*** Opening DATA TO PROCESS ***

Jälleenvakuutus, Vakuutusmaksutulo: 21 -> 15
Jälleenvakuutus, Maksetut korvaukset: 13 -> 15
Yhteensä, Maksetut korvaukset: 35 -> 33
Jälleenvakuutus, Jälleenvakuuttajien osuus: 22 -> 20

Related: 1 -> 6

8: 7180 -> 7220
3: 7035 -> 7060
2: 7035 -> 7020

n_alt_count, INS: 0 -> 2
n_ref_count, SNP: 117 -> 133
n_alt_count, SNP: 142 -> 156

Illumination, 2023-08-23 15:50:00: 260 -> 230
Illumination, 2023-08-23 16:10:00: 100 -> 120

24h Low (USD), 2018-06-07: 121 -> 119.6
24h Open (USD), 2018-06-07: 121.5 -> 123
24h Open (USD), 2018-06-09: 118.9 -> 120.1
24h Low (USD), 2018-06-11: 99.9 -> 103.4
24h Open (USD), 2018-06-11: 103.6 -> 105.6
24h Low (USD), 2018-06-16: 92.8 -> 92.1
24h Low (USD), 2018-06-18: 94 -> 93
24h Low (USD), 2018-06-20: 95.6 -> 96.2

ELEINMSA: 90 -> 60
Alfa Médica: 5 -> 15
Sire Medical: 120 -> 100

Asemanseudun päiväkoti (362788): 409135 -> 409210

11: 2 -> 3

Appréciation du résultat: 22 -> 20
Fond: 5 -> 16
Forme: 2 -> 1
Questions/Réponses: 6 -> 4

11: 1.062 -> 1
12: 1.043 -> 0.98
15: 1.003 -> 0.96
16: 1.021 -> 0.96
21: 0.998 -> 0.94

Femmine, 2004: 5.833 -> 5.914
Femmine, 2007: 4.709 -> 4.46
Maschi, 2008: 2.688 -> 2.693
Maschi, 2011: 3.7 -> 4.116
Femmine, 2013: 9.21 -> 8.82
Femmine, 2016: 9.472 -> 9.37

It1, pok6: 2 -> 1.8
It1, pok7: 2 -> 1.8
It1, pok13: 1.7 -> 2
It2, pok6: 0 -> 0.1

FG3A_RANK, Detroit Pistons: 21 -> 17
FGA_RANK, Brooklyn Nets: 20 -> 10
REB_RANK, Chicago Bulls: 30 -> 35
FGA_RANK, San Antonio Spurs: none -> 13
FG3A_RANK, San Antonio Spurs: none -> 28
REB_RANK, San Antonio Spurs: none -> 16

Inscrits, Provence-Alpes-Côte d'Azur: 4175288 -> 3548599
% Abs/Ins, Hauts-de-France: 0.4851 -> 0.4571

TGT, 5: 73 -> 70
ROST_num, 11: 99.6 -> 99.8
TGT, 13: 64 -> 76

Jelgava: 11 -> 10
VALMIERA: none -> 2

*** Closing DATA TO PROCESS ***

## [DESCRIPTION OF THE TASK]
Each entry above has to be duplicated exactly as it stands.

## [RESPONSE AREA]
Jälleenvakuutus, Vakuutusmaksutulo: 21 -> 15
Jälleenvakuutus, Maksetut korvaukset: 13 -> 15
Yhteensä, Maksetut korvaukset: 35 -> 33
Jälleenvakuutus, Jälleenvakuuttajien osuus: 22 -> 20

Related: 1 -> 6

8: 7180 -> 7220
3: 7035 -> 7060
2: 7035 -> 7020

n_alt_count, INS: 0 -> 2
n_ref_count, SNP: 117 -> 133
n_alt_count, SNP: 142 -> 156

Illumination, 2023-08-23 15:50:00: 260 -> 230
Illumination, 2023-08-23 16:10:00: 100 -> 120

24h Low (USD), 2018-06-07: 121 -> 119.6
24h Open (USD), 2018-06-07: 121.5 -> 123
24h Open (USD), 2018-06-09: 118.9 -> 120.1
24h Low (USD), 2018-06-11: 99.9 -> 103.4
24h Open (USD), 2018-06-11: 103.6 -> 105.6
24h Low (USD), 2018-06-16: 92.8 -> 92.1
24h Low (USD), 2018-06-18: 94 -> 93
24h Low (USD), 2018-06-20: 95.6 -> 96.2

ELEINMSA: 90 -> 60
Alfa Médica: 5 -> 15
Sire Medical: 120 -> 100

Asemanseudun päiväkoti (362788): 409135 -> 409210

11: 2 -> 3

Appréciation du résultat: 22 -> 20
Fond: 5 -> 16
Forme: 2 -> 1
Questions/Réponses: 6 -> 4

11: 1.062 -> 1
12: 1.043 -> 0.98
15: 1.003 -> 0.96
16: 1.021 -> 0.96
21: 0.998 -> 0.94

Femmine, 2004: 5.833 -> 5.914
Femmine, 2007: 4.709 -> 4.46
Maschi, 2008: 2.688 -> 2.693
Maschi, 2011: 3.7 -> 4.116
Femmine, 2013: 9.21 -> 8.82
Femmine, 2016: 9.472 -> 9.37

It1, pok6: 2 -> 1.8
It1, pok7: 2 -> 1.8
It1, pok13: 1.7 -> 2
It2, pok6: 0 -> 0.1

FG3A_RANK, Detroit Pistons: 21 -> 17
FGA_RANK, Brooklyn Nets: 20 -> 10
REB_RANK, Chicago Bulls: 30 -> 35
FGA_RANK, San Antonio Spurs: none -> 13
FG3A_RANK, San Antonio Spurs: none -> 28
REB_RANK, San Antonio Spurs: none -> 16

Inscrits, Provence-Alpes-Côte d'Azur: 4175288 -> 3548599
% Abs/Ins, Hauts-de-France: 0.4851 -> 0.4571

TGT, 5: 73 -> 70
ROST_num, 11: 99.6 -> 99.8
TGT, 13: 64 -> 76

Jelgava: 11 -> 10
VALMIERA: none -> 2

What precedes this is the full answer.